● Data for this task:
'''

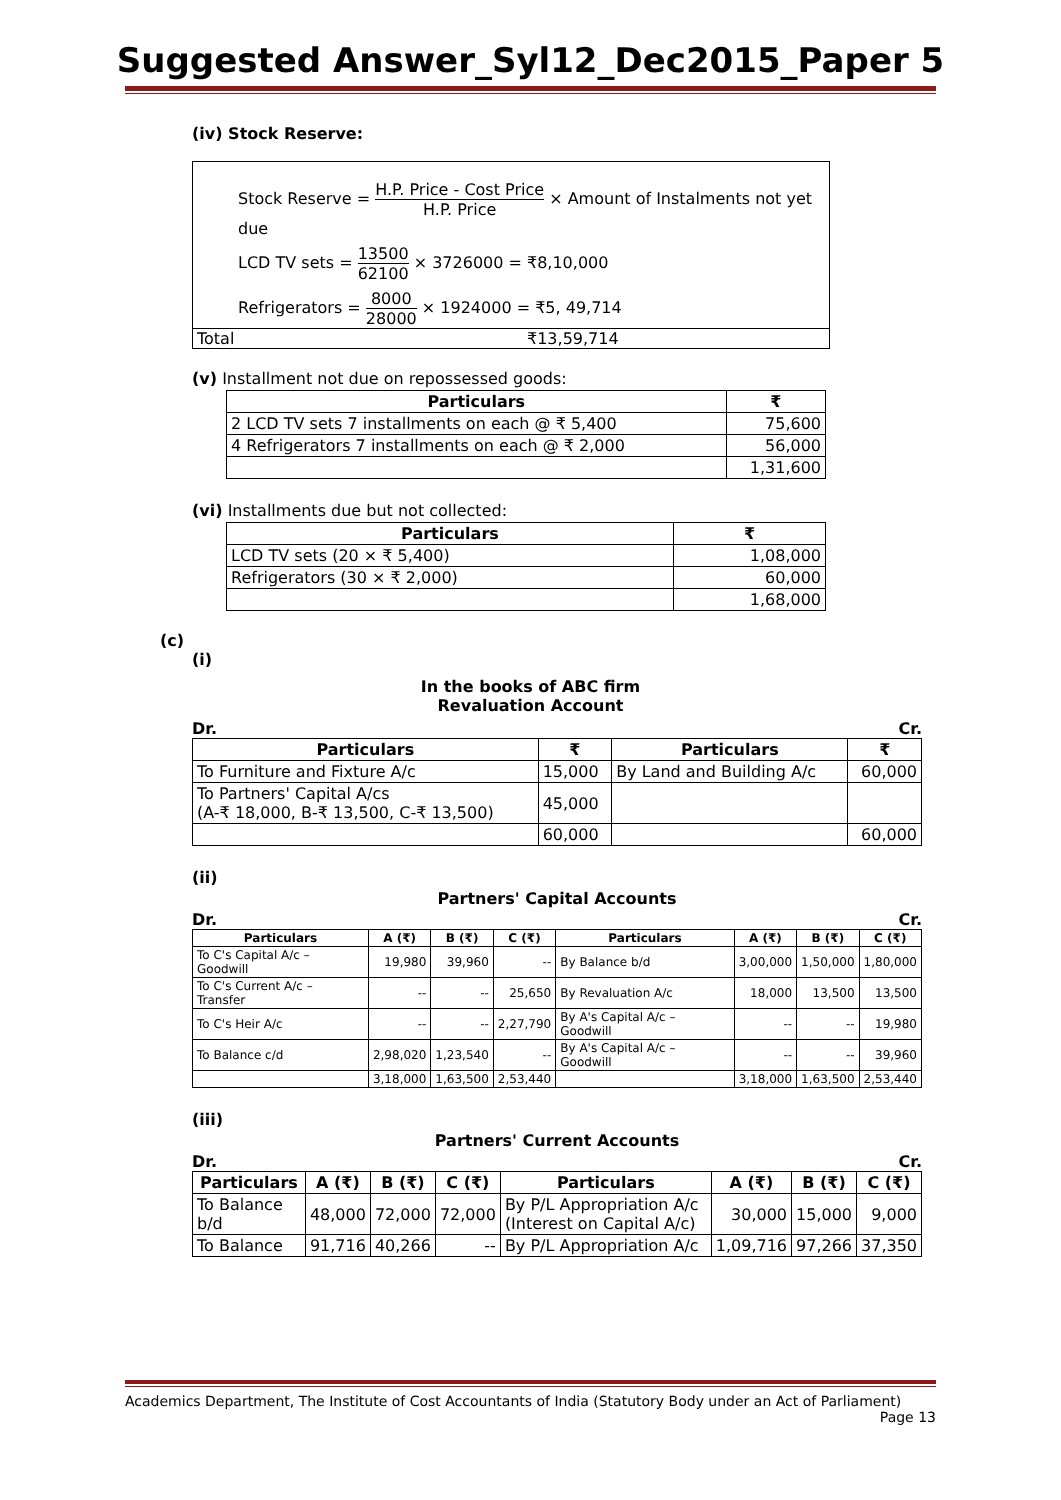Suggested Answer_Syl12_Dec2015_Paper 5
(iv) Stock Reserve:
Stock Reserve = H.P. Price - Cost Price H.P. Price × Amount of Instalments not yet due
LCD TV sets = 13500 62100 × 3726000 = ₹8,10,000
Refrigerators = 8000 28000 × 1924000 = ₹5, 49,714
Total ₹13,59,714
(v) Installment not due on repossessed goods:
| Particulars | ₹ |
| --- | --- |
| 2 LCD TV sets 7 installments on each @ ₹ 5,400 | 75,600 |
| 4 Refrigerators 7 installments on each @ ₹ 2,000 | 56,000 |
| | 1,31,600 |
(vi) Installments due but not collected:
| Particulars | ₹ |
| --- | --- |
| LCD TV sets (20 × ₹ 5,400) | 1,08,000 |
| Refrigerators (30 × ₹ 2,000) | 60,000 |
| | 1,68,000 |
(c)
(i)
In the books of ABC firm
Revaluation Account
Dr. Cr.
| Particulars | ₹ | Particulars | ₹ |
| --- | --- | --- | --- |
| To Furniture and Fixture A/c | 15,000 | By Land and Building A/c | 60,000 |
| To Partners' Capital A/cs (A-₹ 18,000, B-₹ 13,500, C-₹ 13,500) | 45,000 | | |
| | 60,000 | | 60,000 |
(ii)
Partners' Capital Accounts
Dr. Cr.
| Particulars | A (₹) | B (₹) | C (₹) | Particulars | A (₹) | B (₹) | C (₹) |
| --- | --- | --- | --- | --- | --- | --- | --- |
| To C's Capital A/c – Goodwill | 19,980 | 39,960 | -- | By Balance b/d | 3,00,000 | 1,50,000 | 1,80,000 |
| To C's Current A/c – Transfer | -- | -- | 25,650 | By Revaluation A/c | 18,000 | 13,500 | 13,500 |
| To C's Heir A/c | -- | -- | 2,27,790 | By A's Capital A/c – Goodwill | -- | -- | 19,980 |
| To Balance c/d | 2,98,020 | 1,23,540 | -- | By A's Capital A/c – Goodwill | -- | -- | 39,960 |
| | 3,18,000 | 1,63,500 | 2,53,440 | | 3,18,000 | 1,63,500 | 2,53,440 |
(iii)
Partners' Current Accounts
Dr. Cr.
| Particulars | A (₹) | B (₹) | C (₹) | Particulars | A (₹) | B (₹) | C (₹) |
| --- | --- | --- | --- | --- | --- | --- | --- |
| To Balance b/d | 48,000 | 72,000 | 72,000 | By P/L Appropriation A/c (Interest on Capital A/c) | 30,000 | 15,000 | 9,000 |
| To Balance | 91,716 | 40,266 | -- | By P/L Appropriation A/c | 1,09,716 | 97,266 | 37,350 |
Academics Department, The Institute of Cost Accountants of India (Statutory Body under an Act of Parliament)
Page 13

'''
'''

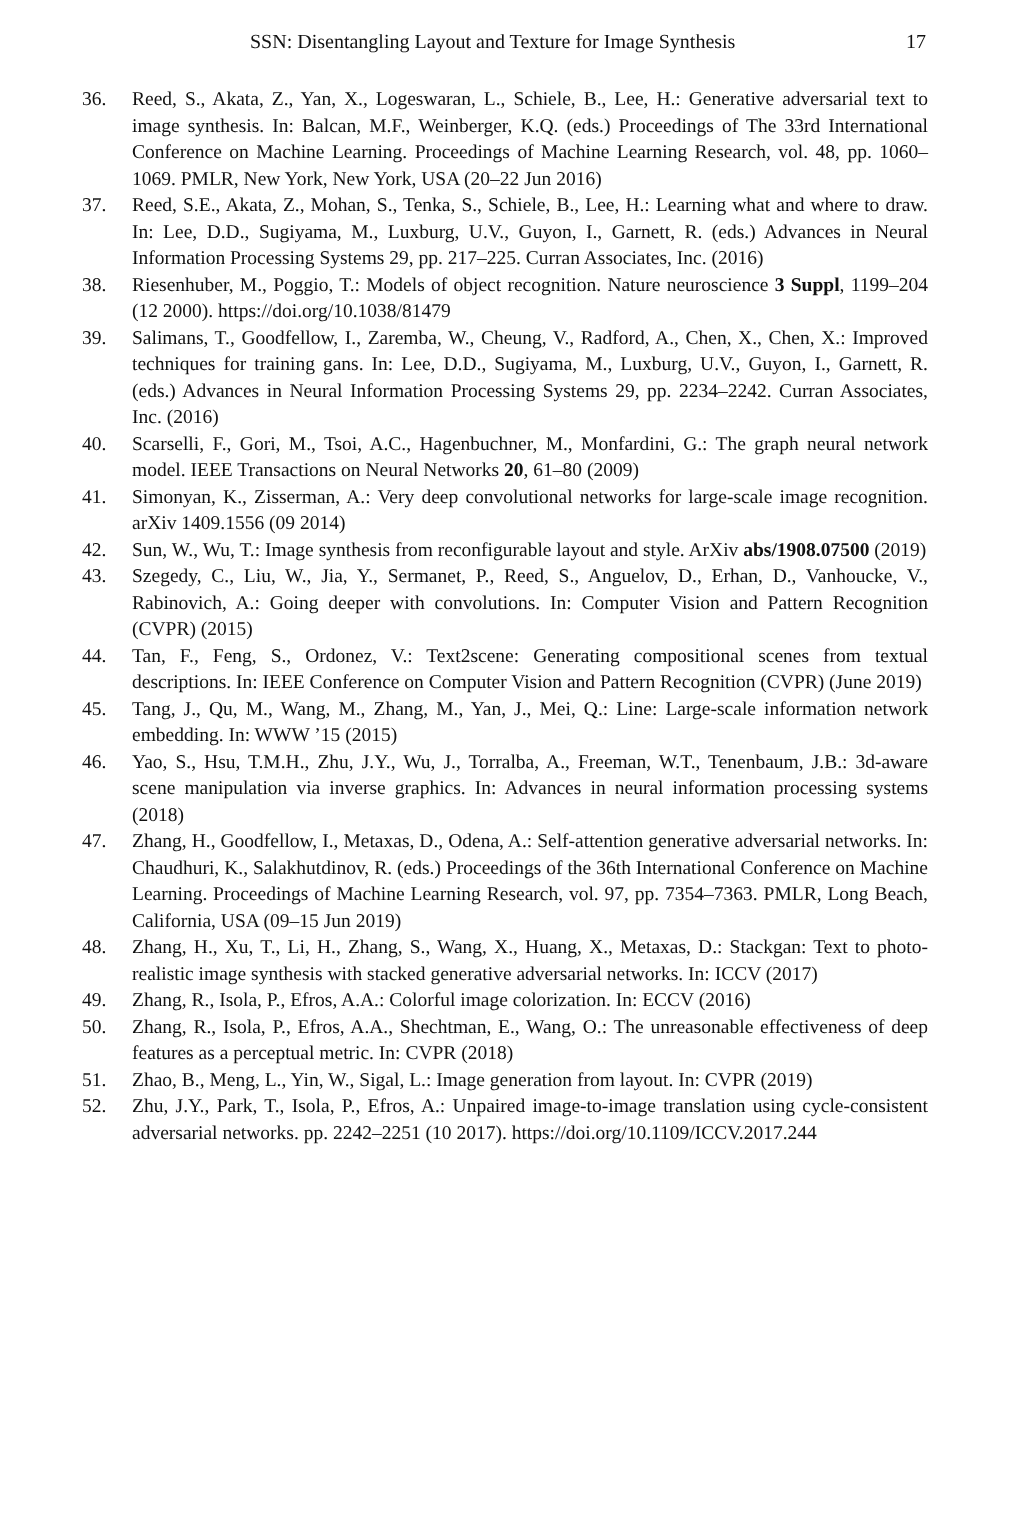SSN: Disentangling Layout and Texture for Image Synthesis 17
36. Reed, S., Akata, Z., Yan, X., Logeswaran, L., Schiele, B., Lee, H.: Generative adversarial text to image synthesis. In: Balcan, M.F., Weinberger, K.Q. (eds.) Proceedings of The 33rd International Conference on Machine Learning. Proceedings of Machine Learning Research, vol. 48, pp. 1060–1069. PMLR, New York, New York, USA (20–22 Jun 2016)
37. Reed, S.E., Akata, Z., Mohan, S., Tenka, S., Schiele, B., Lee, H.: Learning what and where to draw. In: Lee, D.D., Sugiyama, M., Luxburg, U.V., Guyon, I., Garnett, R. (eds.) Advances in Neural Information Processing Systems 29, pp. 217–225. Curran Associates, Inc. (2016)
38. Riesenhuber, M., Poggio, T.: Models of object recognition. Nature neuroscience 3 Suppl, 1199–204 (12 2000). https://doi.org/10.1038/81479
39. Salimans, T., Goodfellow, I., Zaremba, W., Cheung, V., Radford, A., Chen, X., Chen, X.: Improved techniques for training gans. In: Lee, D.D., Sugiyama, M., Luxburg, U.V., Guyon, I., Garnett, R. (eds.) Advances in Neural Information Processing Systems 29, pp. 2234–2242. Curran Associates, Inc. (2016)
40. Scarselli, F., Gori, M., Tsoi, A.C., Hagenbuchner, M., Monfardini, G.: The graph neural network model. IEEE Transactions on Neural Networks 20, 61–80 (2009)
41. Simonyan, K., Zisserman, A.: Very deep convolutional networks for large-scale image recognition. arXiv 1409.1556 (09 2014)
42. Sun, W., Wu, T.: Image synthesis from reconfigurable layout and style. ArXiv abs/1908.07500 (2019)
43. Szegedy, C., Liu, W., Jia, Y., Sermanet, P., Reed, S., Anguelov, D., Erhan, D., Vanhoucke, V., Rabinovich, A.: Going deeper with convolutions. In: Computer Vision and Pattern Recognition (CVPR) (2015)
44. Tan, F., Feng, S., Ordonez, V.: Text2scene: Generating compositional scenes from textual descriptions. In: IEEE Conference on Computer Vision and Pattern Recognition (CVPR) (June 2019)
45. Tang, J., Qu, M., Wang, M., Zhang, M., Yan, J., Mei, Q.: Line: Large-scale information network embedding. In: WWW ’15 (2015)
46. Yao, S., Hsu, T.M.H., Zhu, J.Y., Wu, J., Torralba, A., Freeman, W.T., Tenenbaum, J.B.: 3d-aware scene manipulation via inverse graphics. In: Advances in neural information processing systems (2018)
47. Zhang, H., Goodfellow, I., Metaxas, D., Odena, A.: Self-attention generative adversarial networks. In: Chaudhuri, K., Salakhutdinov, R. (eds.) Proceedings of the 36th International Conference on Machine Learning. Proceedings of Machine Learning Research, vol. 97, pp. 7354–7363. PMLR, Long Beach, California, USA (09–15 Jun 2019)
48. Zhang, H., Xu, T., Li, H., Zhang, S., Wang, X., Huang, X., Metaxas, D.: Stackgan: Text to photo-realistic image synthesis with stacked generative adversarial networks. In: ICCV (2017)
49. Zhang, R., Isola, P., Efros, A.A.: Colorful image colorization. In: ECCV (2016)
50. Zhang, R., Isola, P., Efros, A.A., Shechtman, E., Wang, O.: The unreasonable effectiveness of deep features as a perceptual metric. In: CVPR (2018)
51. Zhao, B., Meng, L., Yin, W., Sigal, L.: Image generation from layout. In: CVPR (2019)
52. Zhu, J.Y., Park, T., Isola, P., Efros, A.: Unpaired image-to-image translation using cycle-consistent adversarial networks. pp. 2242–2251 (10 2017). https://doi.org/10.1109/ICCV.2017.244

'''

● Exercise: In the data above, start at the line that has "41. Simonyan, K., Zisserman, A.: Very", stop after the line that has "51. Zhao, B., Meng, L., Yin, W., Sigal, L.: Image", and print every line in between exactly as it stands.

● Task solution:
41. Simonyan, K., Zisserman, A.: Very deep convolutional networks for large-scale image recognition. arXiv 1409.1556 (09 2014)
42. Sun, W., Wu, T.: Image synthesis from reconfigurable layout and style. ArXiv abs/1908.07500 (2019)
43. Szegedy, C., Liu, W., Jia, Y., Sermanet, P., Reed, S., Anguelov, D., Erhan, D., Vanhoucke, V., Rabinovich, A.: Going deeper with convolutions. In: Computer Vision and Pattern Recognition (CVPR) (2015)
44. Tan, F., Feng, S., Ordonez, V.: Text2scene: Generating compositional scenes from textual descriptions. In: IEEE Conference on Computer Vision and Pattern Recognition (CVPR) (June 2019)
45. Tang, J., Qu, M., Wang, M., Zhang, M., Yan, J., Mei, Q.: Line: Large-scale information network embedding. In: WWW ’15 (2015)
46. Yao, S., Hsu, T.M.H., Zhu, J.Y., Wu, J., Torralba, A., Freeman, W.T., Tenenbaum, J.B.: 3d-aware scene manipulation via inverse graphics. In: Advances in neural information processing systems (2018)
47. Zhang, H., Goodfellow, I., Metaxas, D., Odena, A.: Self-attention generative adversarial networks. In: Chaudhuri, K., Salakhutdinov, R. (eds.) Proceedings of the 36th International Conference on Machine Learning. Proceedings of Machine Learning Research, vol. 97, pp. 7354–7363. PMLR, Long Beach, California, USA (09–15 Jun 2019)
48. Zhang, H., Xu, T., Li, H., Zhang, S., Wang, X., Huang, X., Metaxas, D.: Stackgan: Text to photo-realistic image synthesis with stacked generative adversarial networks. In: ICCV (2017)
49. Zhang, R., Isola, P., Efros, A.A.: Colorful image colorization. In: ECCV (2016)
50. Zhang, R., Isola, P., Efros, A.A., Shechtman, E., Wang, O.: The unreasonable effectiveness of deep features as a perceptual metric. In: CVPR (2018)
51. Zhao, B., Meng, L., Yin, W., Sigal, L.: Image generation from layout. In: CVPR (2019)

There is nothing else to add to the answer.